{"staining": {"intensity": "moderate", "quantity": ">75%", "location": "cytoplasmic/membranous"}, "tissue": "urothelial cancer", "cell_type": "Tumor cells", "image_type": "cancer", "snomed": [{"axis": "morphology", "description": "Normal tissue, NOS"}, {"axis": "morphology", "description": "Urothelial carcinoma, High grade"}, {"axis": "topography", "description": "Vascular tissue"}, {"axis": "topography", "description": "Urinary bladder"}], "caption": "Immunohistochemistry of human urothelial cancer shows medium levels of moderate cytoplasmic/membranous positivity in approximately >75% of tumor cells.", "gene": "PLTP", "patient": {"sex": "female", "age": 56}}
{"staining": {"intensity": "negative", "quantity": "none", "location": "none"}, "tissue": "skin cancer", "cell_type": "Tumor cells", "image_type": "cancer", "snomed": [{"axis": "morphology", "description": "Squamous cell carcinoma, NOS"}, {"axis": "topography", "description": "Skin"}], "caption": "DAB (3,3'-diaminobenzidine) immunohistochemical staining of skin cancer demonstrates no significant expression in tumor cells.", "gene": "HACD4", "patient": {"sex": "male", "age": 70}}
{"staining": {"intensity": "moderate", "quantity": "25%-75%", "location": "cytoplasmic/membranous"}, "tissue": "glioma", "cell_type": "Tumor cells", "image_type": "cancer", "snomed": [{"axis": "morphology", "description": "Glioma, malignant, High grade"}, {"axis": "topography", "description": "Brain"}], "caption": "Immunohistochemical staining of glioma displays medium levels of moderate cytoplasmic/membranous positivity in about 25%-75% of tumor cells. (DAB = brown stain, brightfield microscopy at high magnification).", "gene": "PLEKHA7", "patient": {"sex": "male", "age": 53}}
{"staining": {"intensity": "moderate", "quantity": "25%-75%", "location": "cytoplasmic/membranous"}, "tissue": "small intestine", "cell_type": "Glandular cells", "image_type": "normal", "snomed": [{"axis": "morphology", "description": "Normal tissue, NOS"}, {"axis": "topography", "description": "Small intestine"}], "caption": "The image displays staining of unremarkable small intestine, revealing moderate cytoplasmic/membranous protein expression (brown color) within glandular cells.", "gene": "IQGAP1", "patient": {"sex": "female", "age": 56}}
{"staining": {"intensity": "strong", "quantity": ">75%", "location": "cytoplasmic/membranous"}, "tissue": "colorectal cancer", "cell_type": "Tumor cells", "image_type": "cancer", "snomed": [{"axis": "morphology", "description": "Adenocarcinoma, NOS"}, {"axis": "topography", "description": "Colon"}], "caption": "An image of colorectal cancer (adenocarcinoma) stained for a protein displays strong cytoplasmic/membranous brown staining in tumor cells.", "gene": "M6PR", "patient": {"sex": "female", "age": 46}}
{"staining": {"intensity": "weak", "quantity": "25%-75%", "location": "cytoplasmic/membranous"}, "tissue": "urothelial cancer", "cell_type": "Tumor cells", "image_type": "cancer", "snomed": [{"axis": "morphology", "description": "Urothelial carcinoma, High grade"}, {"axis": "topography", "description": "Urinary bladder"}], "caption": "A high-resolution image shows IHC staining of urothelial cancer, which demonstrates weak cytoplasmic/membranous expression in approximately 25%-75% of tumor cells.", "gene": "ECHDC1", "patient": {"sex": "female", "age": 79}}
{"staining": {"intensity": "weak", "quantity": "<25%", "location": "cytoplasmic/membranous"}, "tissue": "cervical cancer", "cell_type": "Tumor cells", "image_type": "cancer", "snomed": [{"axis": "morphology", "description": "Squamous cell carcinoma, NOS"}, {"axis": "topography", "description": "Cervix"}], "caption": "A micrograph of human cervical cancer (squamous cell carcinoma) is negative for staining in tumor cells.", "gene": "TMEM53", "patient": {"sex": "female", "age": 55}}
-- -- --
WORK REQUIRED
Above are the records; repeat exactly the lines from the one holding "staining of glioma" down to the one holding "image of colorectal", end lines included.

EXERCISE ANSWER
{"staining": {"intensity": "moderate", "quantity": "25%-75%", "location": "cytoplasmic/membranous"}, "tissue": "glioma", "cell_type": "Tumor cells", "image_type": "cancer", "snomed": [{"axis": "morphology", "description": "Glioma, malignant, High grade"}, {"axis": "topography", "description": "Brain"}], "caption": "Immunohistochemical staining of glioma displays medium levels of moderate cytoplasmic/membranous positivity in about 25%-75% of tumor cells. (DAB = brown stain, brightfield microscopy at high magnification).", "gene": "PLEKHA7", "patient": {"sex": "male", "age": 53}}
{"staining": {"intensity": "moderate", "quantity": "25%-75%", "location": "cytoplasmic/membranous"}, "tissue": "small intestine", "cell_type": "Glandular cells", "image_type": "normal", "snomed": [{"axis": "morphology", "description": "Normal tissue, NOS"}, {"axis": "topography", "description": "Small intestine"}], "caption": "The image displays staining of unremarkable small intestine, revealing moderate cytoplasmic/membranous protein expression (brown color) within glandular cells.", "gene": "IQGAP1", "patient": {"sex": "female", "age": 56}}
{"staining": {"intensity": "strong", "quantity": ">75%", "location": "cytoplasmic/membranous"}, "tissue": "colorectal cancer", "cell_type": "Tumor cells", "image_type": "cancer", "snomed": [{"axis": "morphology", "description": "Adenocarcinoma, NOS"}, {"axis": "topography", "description": "Colon"}], "caption": "An image of colorectal cancer (adenocarcinoma) stained for a protein displays strong cytoplasmic/membranous brown staining in tumor cells.", "gene": "M6PR", "patient": {"sex": "female", "age": 46}}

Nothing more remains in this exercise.